EXCERPT ::
__________

09/06/2017

Low Emissions Target: On Carbon Schemes, No One Says The Same Thing For Long

Fairfax - Peter Martin

If you don't know the difference between a carbon tax and an emissions trading scheme, or a low emissions target and an emissions intensity scheme, it's time to wise up.
On Friday Malcolm Turnbull gets the report of the Finkel review of the electricity market and later this year the report of the official review of his government's climate change policies.

What he does next will affect how much we pay, how much we use, the types of electricity we use, how quickly we cut emissions and how often the system breaks down.
But if we don't even know what the words mean, we'll be in the dark.
So here's a quick (opinionated) guide. And a warning: no one seems to say the same thing for long.

Carbon tax
It had the advantage of being simple, so simple that Tony Abbott actually backed it in his early days as opposition leader before reversing course and opposing it, and being swept to power.
"If you want to put a price on carbon, why not just do it with a simple tax?" he asked back then. "It would be burdensome, all taxes are burdensome, but it could certainly raise the price of carbon, without in any way increasing the overall tax burden."
It's what Julia Gillard did, and was martyred for. Exemptions from the tax and overcompensation in the form of income tax cuts and direct payments meant every cent it raised was handed back. And it cut emissions. Each year for more than a century through two world wars and the great depression Australia had used more electricity than the year before, until the lead-up to the carbon tax when both electricity use and electricity emissions began to fall and then fell sharply until mid-2014 when the tax was abolished by Abbott himself.
Illustration: Matt Davidson 
Turnbull gets the argument for the tax. "If you want people to do less of something, you tax it," was how he described another measure during the 2016 election campaign.

Emissions trading scheme
It's like a carbon tax (in fact, the carbon tax was designed to transition into one) except that it uses carrots as well as sticks. The government issues a limited number of pollution permits, but then leaves the polluters free to buy and sell them from each other. If one manages to cut emissions easily and no longer needs its permits it can sell them to another who needs them more, perhaps for a profit. It means the market sets the price of the permits, and the price is no higher than it needs to be.

__________

STUDY MATERIAL ::

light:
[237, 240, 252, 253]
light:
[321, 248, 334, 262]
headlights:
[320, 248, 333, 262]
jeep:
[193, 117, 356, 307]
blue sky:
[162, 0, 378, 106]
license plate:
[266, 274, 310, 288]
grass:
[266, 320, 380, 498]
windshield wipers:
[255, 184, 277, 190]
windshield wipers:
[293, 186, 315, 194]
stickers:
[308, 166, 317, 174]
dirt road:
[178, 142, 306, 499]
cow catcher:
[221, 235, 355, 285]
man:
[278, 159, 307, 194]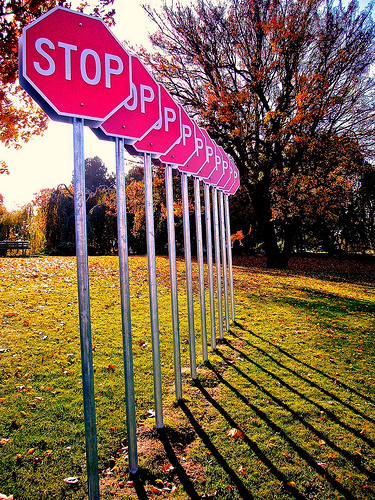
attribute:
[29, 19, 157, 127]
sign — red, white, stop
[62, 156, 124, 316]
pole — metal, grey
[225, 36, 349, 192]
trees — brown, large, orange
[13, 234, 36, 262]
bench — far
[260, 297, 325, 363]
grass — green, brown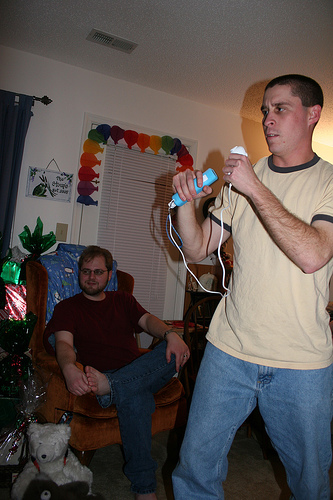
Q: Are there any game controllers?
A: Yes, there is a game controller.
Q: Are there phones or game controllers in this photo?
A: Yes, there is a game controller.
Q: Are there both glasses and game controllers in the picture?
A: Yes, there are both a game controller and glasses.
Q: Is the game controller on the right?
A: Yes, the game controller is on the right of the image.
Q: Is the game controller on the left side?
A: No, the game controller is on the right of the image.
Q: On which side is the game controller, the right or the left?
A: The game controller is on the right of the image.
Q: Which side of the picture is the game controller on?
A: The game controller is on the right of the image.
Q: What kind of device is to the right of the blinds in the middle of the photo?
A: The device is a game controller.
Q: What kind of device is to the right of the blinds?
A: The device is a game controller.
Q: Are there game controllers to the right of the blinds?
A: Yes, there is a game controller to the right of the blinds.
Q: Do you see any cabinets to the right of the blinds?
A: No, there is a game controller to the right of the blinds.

__________

WORK TASK 1 ::
Decide whether each of these statements agrees with the article on carbon schemes. Answer yes or no for each, and quote the article's deciding words.
(a) Tony Abbott supported a carbon tax early in his time as opposition leader.
(b) Part of the money raised by the carbon tax was kept by the government rather than handed back.
(c) In an emissions trading scheme, the government sets the price of pollution permits.
WORK TASK 2 :: Extend the article on carbon schemes, picking up right after its final sentence.

WRITTEN REPLY 1 ::
(a) Yes: "Tony Abbott actually backed it in his early days as opposition leader"
(b) No: "every cent it raised was handed back"
(c) No: "It means the market sets the price of the permits"

WRITTEN REPLY 2 ::
Chief Scientist Dr Alan Finkel will deliver his electricity market report on Friday. Photo: Alex Ellinghausen
US President George H. W. Bush issued tradeable sulphur dioxide pollution permits to cheaply halve the incidence of acid rain. In his last days in office John Howard promised to use tradeable permits to cheaply meet Australia's carbon emission reduction obligations. Kevin Rudd got to work on the details with the then opposition leader Malcolm Turnbull, then Turnbull was rolled, the Greens said no, and Rudd baulked at taking the plan to an election. It would be painted as a big new tax. Voters would remember the electricity price hike but not the compensating tax cut, as Gillard later discovered.

Emissions intensity scheme
Long championed by Turnbull and independent Nick Xenophon and Greg Hunt as environment minister, an intensity trading scheme would have the advantage of raising no money whatsoever, and not pushing up prices much. Each industry would be given a "baseline" for its emissions intensity. For the electricity industry it would be a certain number of tonnes emitted per megawatt-hour produced. Plants that were above the baseline would have to buy permits from plants that were below it. As a result coal-fired plants would become more expensive to run and get less business, and gas and wind-powered plants would become cheaper and get more. All without anything that looked like a tax.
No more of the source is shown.